Seçime daha 10 ay varken, bakıyorum siyasi partilerdeki hareketlilik hiç olmadığı, yaşanmadığı kadar hararetli geçiyor. Aynı partideki siyasiler, sanki kimse farkında değilmiş gibi, sanki herkes aptalmış gibi ayak oyunları ile birbirini itibarsızlaştırma gayreti içindeler.

Oyunun direkt parçası, kurucusu ve senaristi olduğu halde uzaktan uzaktan izleyip, bilmiyorum, haberim yok, duymadım ayak oyunları ile yarışı önde götürme telaşında olan, en hareketli siyasi parti hangisi, desem, şapşallığınız daha da artacak, gözlerinizi iktidar partisine çevireceksiniz de, değil.

Bakın, bilemiyorsunuz işte. Kabahat sizi o canlı yayına seyirci olarak davet edende, çağıranda.

Dedim ya, at ile arpayı dövüştürmek benim işim!

Dedim ya size, bir adamı istersem deli divaneye de çeviririm, deliyi evliya da ederim! Şıh mıyım, ne alaka!

*

Hadi bir soru daha sorayım da, maraza çıkmasın! Farkındayım, yazı uzadıkça ben de klavyeye hâkim olma konusunda kendime güvenemiyorum, soruları çoğalttıkça birilerinin, belki de bazılarının uykusu kaçacak, fincancı katırları ürkecek, ‘Ne diyor lan bu adam, yine neyin peşinde, yine ne saçmalıklar yumurtluyor!’ terslemesine maruz kalacağımı bildiğimden, son soru ile yazıyı kapatıyor, bitiriyorum.

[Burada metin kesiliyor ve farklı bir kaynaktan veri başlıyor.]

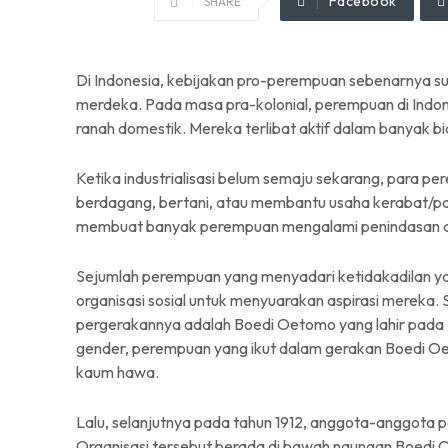
Facebook
SHARE
Di Indonesia, kebijakan pro-perempuan sebenarnya su
merdeka. Pada masa pra-kolonial, perempuan di Indone
ranah domestik. Mereka terlibat aktif dalam banyak bid
Ketika industrialisasi belum semaju sekarang, para pe
berdagang, bertani, atau membantu usaha kerabat/pa
membuat banyak perempuan mengalami penindasan dan 
Sejumlah perempuan yang menyadari ketidakadilan y
organisasi sosial untuk menyuarakan aspirasi mereka
pergerakannya adalah Boedi Oetomo yang lahir pada t
gender, perempuan yang ikut dalam gerakan Boedi 
kaum hawa.
Lalu, selanjutnya pada tahun 1912, anggota-anggota
Organisasi tersebut berada di bawah naungan Boedi O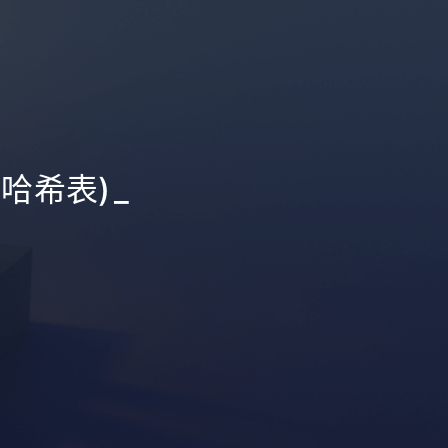
(哈希表)
_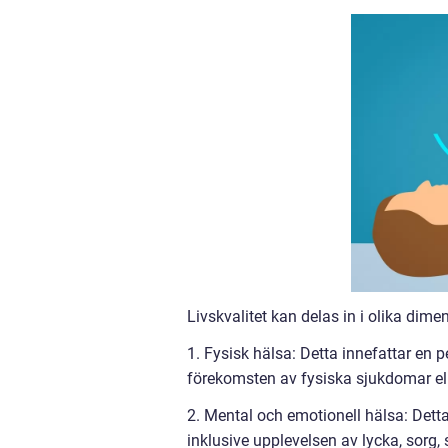
Livskvalitet kan delas in i olika dime
1. Fysisk hälsa: Detta innefattar en p
förekomsten av fysiska sjukdomar ell
2. Mental och emotionell hälsa: Dett
inklusive upplevelsen av lycka, sorg,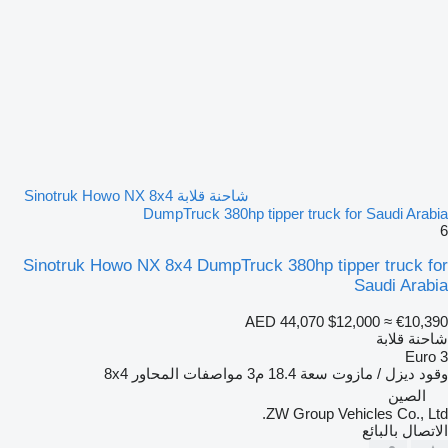
شاحنة قلابة Sinotruk Howo NX 8x4
DumpTruck 380hp tipper truck for Saudi Arabia
6
Sinotruk Howo NX 8x4 DumpTruck 380hp tipper truck for
Saudi Arabia
AED 44,070
$12,000
≈ €10,390
شاحنة قلابة
Euro 3
وقود
ديزل / مازوت
سعة
18.4 م3
مواصفات المحاور
8x4
الصين
ZW Group Vehicles Co., Ltd.
الاتصال بالبائع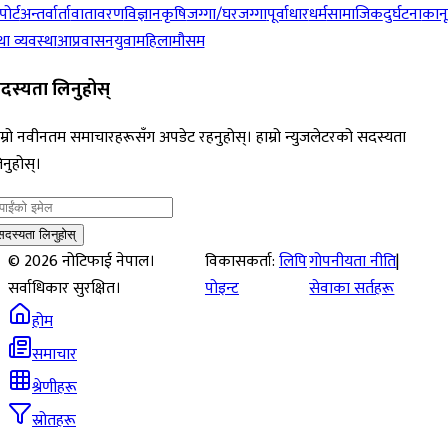
पोर्ट
अन्तर्वार्ता
वातावरण
विज्ञान
कृषि
जग्गा/घरजग्गा
पूर्वाधार
धर्म
सामाजिक
दुर्घटना
कान
ा व्यवस्था
आप्रवासन
युवा
महिला
मौसम
दस्यता लिनुहोस्
म्रो नवीनतम समाचारहरूसँग अपडेट रहनुहोस्। हाम्रो न्युजलेटरको सदस्यता
नुहोस्।
सदस्यता लिनुहोस्
©
2026
नोटिफाई नेपाल।
विकासकर्ता:
लिपि
गोपनीयता नीति
|
सर्वाधिकार सुरक्षित।
पोइन्ट
सेवाका सर्तहरू
होम
समाचार
श्रेणीहरू
स्रोतहरू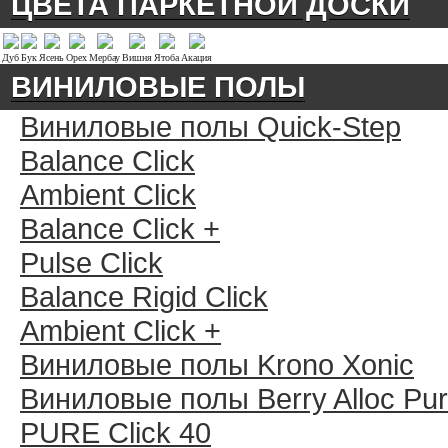
ЦВЕТА ПАРКЕТНОЙ ДОСКИ
Дуб
Бук
Ясень
Орех
Мербау
Вишня
Ятоба
Акация
ВИНИЛОВЫЕ ПОЛЫ
Виниловые полы Quick-Step
Balance Click
Ambient Click
Balance Click +
Pulse Click
Balance Rigid Click
Ambient Click +
Виниловые полы Krono Xonic
Виниловые полы Berry Alloc Pu
PURE Click 40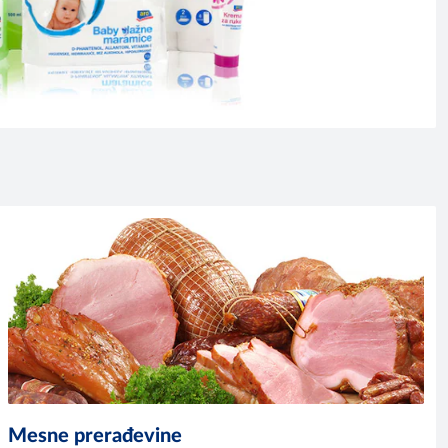
Mesne prerađevine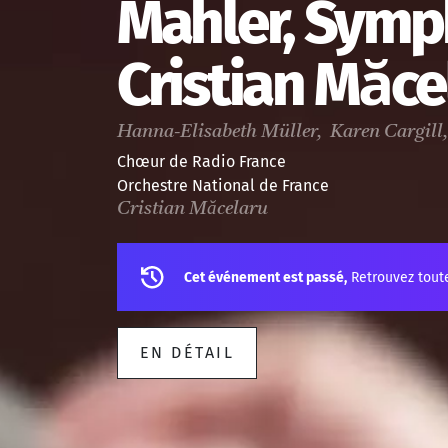
Mahler, Symp
Cristian Măce
Hanna-Elisabeth Müller, Karen Cargill
Chœur de Radio France
Orchestre National de France
Cristian Măcelaru
Cet événement est passé,
Retrouvez tout
EN DÉTAIL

Yok, yok, sakin olun, kendinize hâkim olun! Öfkelenmeyin, sinir katsayınızın artmasına sınır koyun!

Bu kez de siz sorun! Soru şu olsun; “Büyükşehir Belediye Başkanı Hayrettin Güngör, 3 sene önce 657’ye tabi devlet memuru iken, nüfusu bir milyon 250 bin’lik şehrin başkanı oldu, yüzde 68’lik oy oranı ile. Sizce Başkan Güngör başarılı bir belediye başkanı mı, belediyeciliğin kitabını yazdığı iddiası ile gelmişti, sizce bu şehir için başarı hikâyeleri yazdı mı?”

Cevap vereceğim de, duraksadım, seyirci joker hakkımı kullanmak istedim.